Every line of the material must be given again verbatim. Skip the images.

▶ [DATA PROVIDED]:
··········

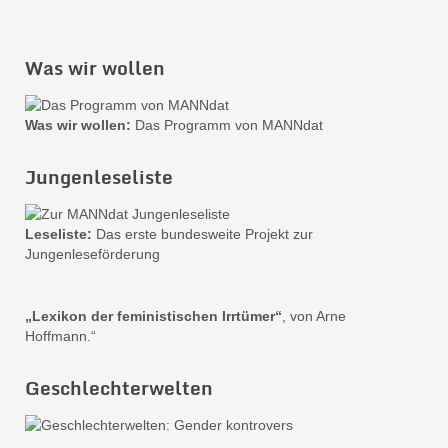
Was wir wollen
Was wir wollen:
Das Programm von MANNdat
Jungenleseliste
Leseliste:
Das erste bundesweite Projekt zur
Jungenleseförderung
„Lexikon der feministischen Irrtümer“
, von Arne
Hoffmann.“
Geschlechterwelten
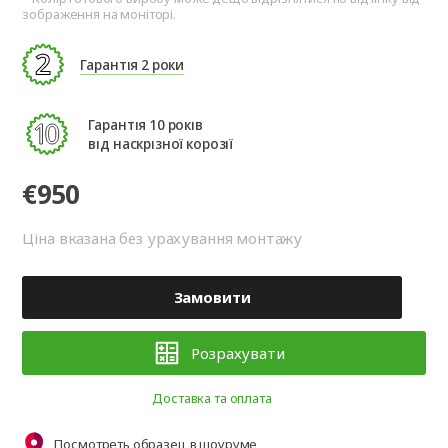
зображення на моніторі.
Гарантія 2 роки
Гарантія 10 років
від наскрізної корозії
€950
Ціна вказана без урахування монтажу
Замовити
Розрахувати
Доставка та оплата
Посмотреть образец в шоуруме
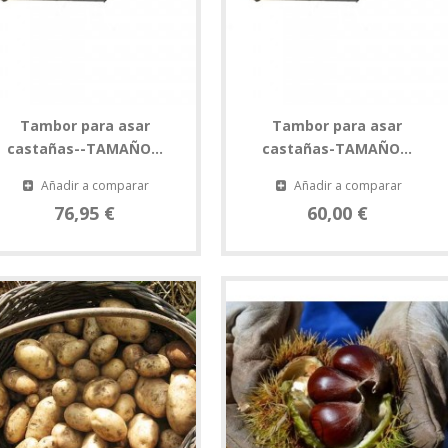
Tambor para asar
Tambor para asar
castañas--TAMAÑO...
castañas-TAMAÑO...
Añadir a comparar
Añadir a comparar
76,95 €
60,00 €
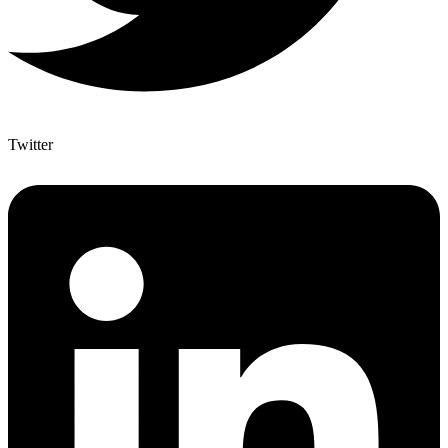
Twitter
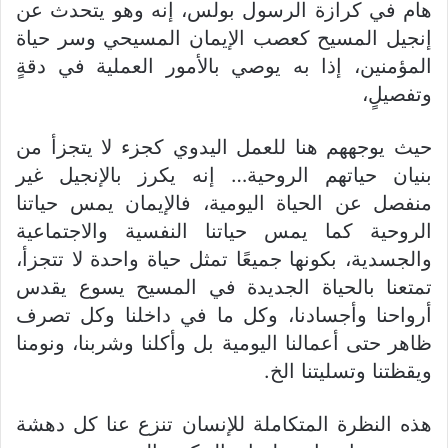
هام في كرازة الرسول بولس، إنه وهو يتحدث عن
إنجيل المسيح كعصب الإيمان المسيحي وسر حياة
المؤمنين، إذا به يوصي بالأمور العملية في دقةٍ
وتفصيلٍ،
حيث يوجههم هنا للعمل اليدوي كجزء لا يتجزأ من
بنيان حياتهم الروحية… إنه يكرز بالإنجيل غير
منفصل عن الحياة اليومية، فالإيمان يمس حياتنا
الروحية كما يمس حياتنا النفسية والاجتماعية
والجسدية، بكونها جميعًا تمثل حياة واحدة لا تتجزأ،
تمتعنا بالحياة الجديدة في المسيح يسوع يقدس
أرواحنا وأجسادنا، وكل ما في داخلنا وكل تصرف
ظاهر حتى أعمالنا اليومية بل وأكلنا وشربنا، ونومنا
ويقظتنا وتسليتنا الخ.
هذه النظرة المتكاملة للإنسان تنزع عنا كل دهشة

··········

▶ [COMPLETED TASK]:
Was wir wollen
Was wir wollen:
Das Programm von MANNdat
Jungenleseliste
Leseliste:
Das erste bundesweite Projekt zur
Jungenleseförderung
„Lexikon der feministischen Irrtümer“
, von Arne
Hoffmann.“
Geschlechterwelten
зображення на моніторі.
Гарантія 2 роки
Гарантія 10 років
від наскрізної корозії
€950
Ціна вказана без урахування монтажу
Замовити
Розрахувати
Доставка та оплата
Посмотреть образец в шоуруме
Tambor para asar
Tambor para asar
castañas--TAMAÑO...
castañas-TAMAÑO...
Añadir a comparar
Añadir a comparar
76,95 €
60,00 €
Twitter
هام في كرازة الرسول بولس، إنه وهو يتحدث عن
إنجيل المسيح كعصب الإيمان المسيحي وسر حياة
المؤمنين، إذا به يوصي بالأمور العملية في دقةٍ
وتفصيلٍ،
حيث يوجههم هنا للعمل اليدوي كجزء لا يتجزأ من
بنيان حياتهم الروحية… إنه يكرز بالإنجيل غير
منفصل عن الحياة اليومية، فالإيمان يمس حياتنا
الروحية كما يمس حياتنا النفسية والاجتماعية
والجسدية، بكونها جميعًا تمثل حياة واحدة لا تتجزأ،
تمتعنا بالحياة الجديدة في المسيح يسوع يقدس
أرواحنا وأجسادنا، وكل ما في داخلنا وكل تصرف
ظاهر حتى أعمالنا اليومية بل وأكلنا وشربنا، ونومنا
ويقظتنا وتسليتنا الخ.
هذه النظرة المتكاملة للإنسان تنزع عنا كل دهشة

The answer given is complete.